If you’re looking to set aside a criminal conviction, also called an “expungement,” the State Court Administrator’s Office (SCAO) has a great packet which includes eligibility questions, instructions and forms to help you do this.  The forms you will need are MC 227 (Application to Set Aside Conviction) and MC 228 (Order on Application to Set Aside Conviction).  I can’t explain everything in my article, so obtaining this packet will give you extensive details and instructions as to what to do, and the great internet will provide you with the packet at the click of a button!

In order to be eligible to set your conviction aside, you must only have ONE conviction in your past, not including two minor offenses, as set forth in MCL 780.621(10)(b).  If you have a conviction from a federal court or another state, you’re not going to be able to apply.  The type of crime committed also makes a difference – for example, you cannot have been convicted of CSC (Criminal Sexual Conduct) in the first, second, or third degree, nor can you apply if you were convicted of an assault with intent to commit a CSC crime.  Being convicted of a felony or an attempt to commit a felony, where the potential max sentence is life behind bars, will bar you from an expungement as well.  Wanting to erase a driving or traffic offense is also a no go, and it must be at least five years from the date of your conviction and if you were thrown behind bars, at least five years after you were released from the clink.

If you don't fall into one of the categories above that exclude you from applying to set your conviction aside, you can likely get 'er done.  Now you have a little to do list in order to set this in motion.  You first need to obtain a certified copy of your conviction, which is relatively easy as you simply need to go to the clerk’s office and obtain a certified copy of the Judgment of Sentence, Order of Probation or Register of Actions in your case.  You will be charged a fee for this document, so bring some loot with you to pay up. 

Your next step is heading to a local police department for some fun finger painting – I mean finger printing.  The department will likely charge you a fee for this, but it’s usually not too bad.  Not surprisingly, the State Police will be checking on you and using these prints to determine if you have other convictions.  You’d be amazed at how many people claim to have forgotten about prior convictions or say they didn’t know they had them.

Once you have your certified copy and fingerprints, you need to sit down and fill out form MC 227 carefully and make the appropriate number of copies (all explained in the handy packet).  You must sign this form in front of a notary public or court clerk, file your application, paying another fee ($50 this time) and mail it out to the appropriate parties (prosecutor, Attorney General and State Police).  You’ve got to file a Proof of Service with the court to prove that you served the docs on the above parties.
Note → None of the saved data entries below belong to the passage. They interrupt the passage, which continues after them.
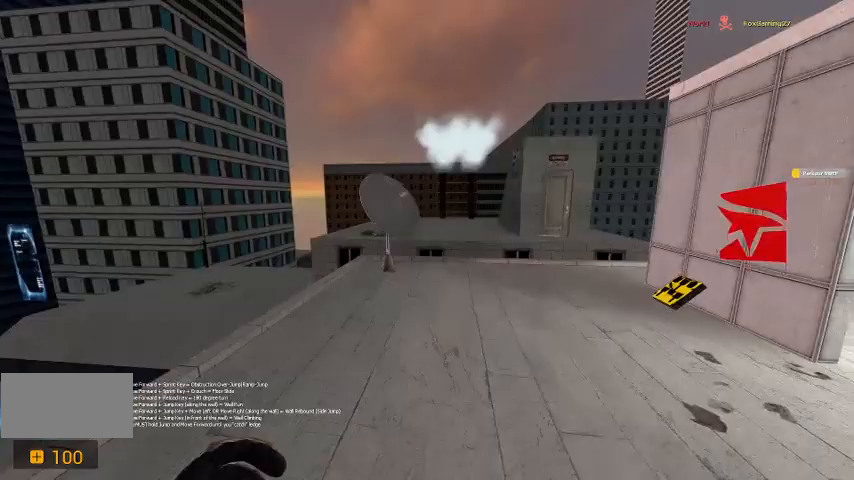
Gameplay with keyboard; each line is a JSON object with the keys held at the frame after it. "events" lists presses ("down") and releases ("up") of "a", "c", "ctrl", "d", "r", "s", "shift", "space" and "w" between this image and that frame as [ms after this image, input, new state], when the widget could be followed in between. No other keys are recorded. Mouse input is not recorded.
{"keys": ["w"], "events": [[33, "d", "down"], [167, "d", "up"]]}
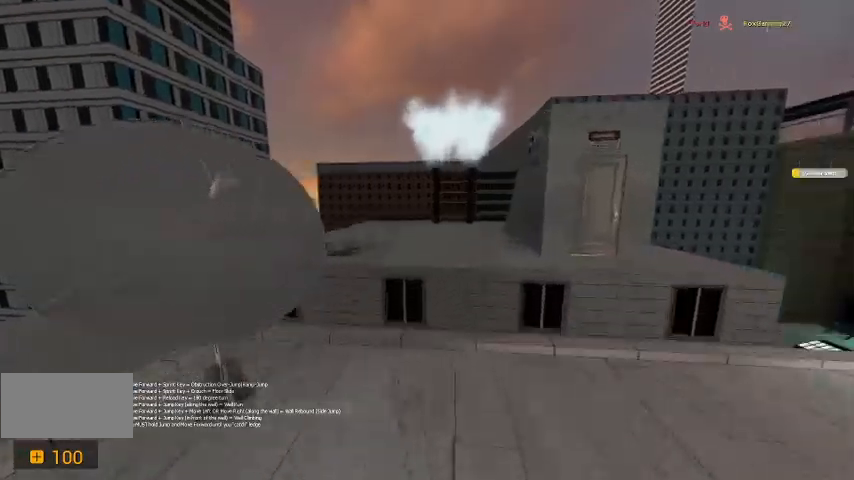
{"keys": [], "events": [[67, "space", "down"], [200, "w", "up"], [233, "space", "up"]]}
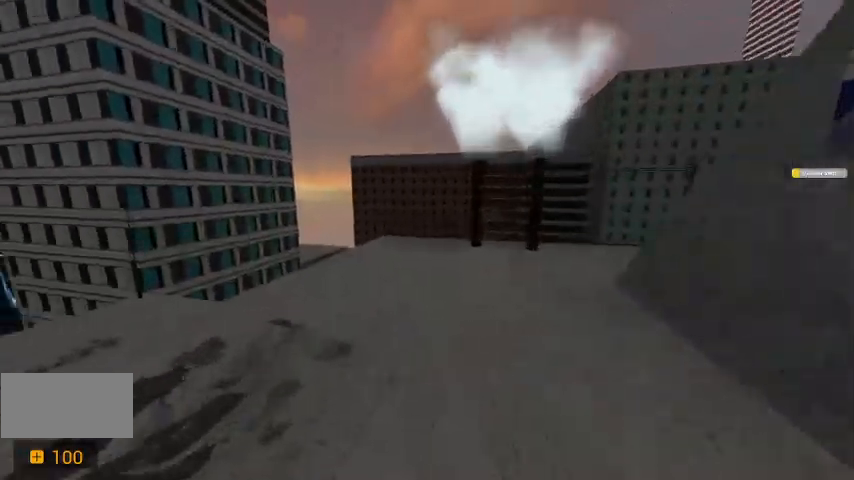
{"keys": ["a", "w"], "events": [[167, "w", "down"], [367, "a", "down"]]}
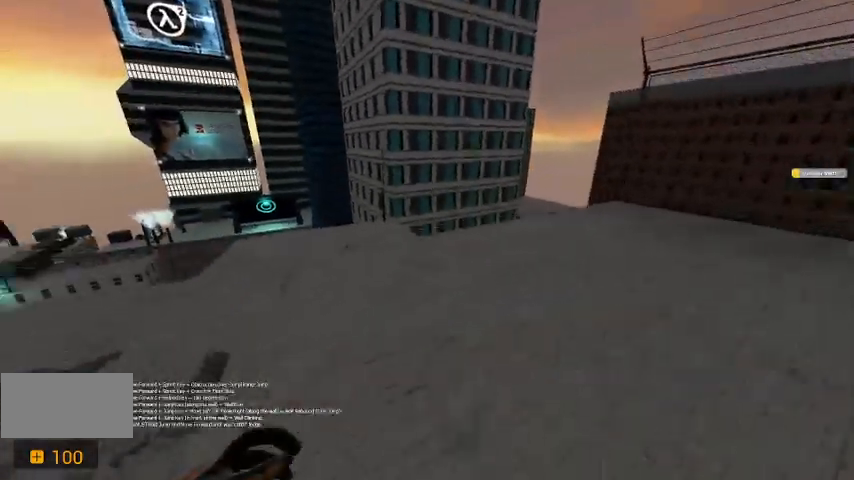
{"keys": ["w"], "events": [[167, "a", "up"]]}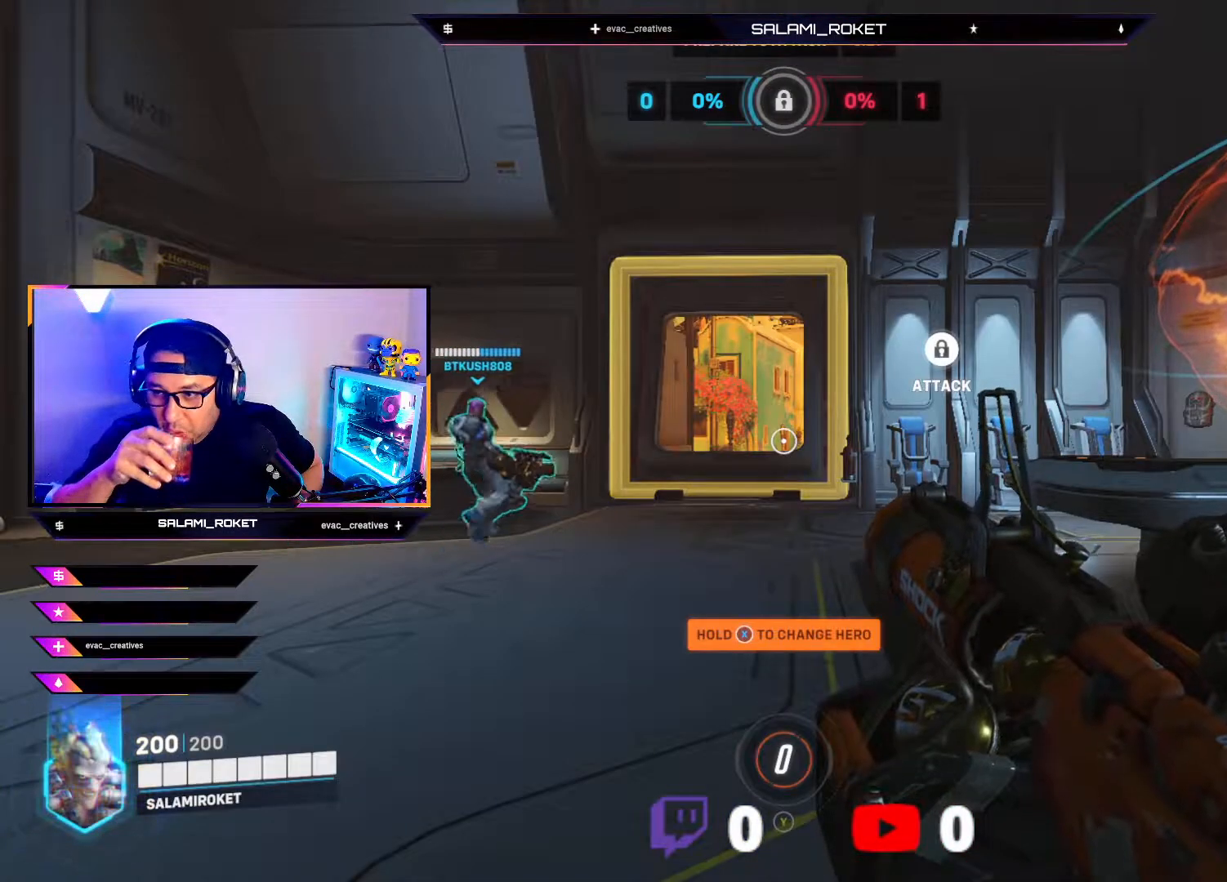
Gameplay with a controller (Xbox layout); each line is a JSON object with the inputs held at the frame after it. "events" lists button and stick changes between this image and that frame as [ms after this image, input, new state], when the widget could be followed in between.
{"buttons": [], "left_stick": "center", "right_stick": "center", "events": []}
It’s wise to wait to set your hearing until you have received your Michigan State Police background check report – usually it’s safe to say 6-8 weeks from when you file your application as the police can take time to process your request.

Be aware that both the prosecutor and Attorney General may attend and object to your application, and the victims of certain crimes can also appear as the prosecutor has to notify them of your application.  The court will make the ultimate decision as to whether or not your application should be granted, which is why you need to bring form MC 228, the Order on Application to Set Aside Conviction, with you to the hearing.  If the State Police report came back indicating no other crimes and the prosecutor and Attorney General have not objected to your application, there’s a good chance you’re going to get your wish.  If there are objections, you may still have your conviction set aside provided you have good evidence of how you have changed and a good argument as to why this should occur.

The court clerk should send the copy of the order to the appropriate parties, but I’d suggest making sure this happens, and if your application was granted, check your record to verify that your conviction no longer appears.  Again, do realize that the State Police will still keep a nonpublic record of your conviction, but to the public, it will look as though it never happened.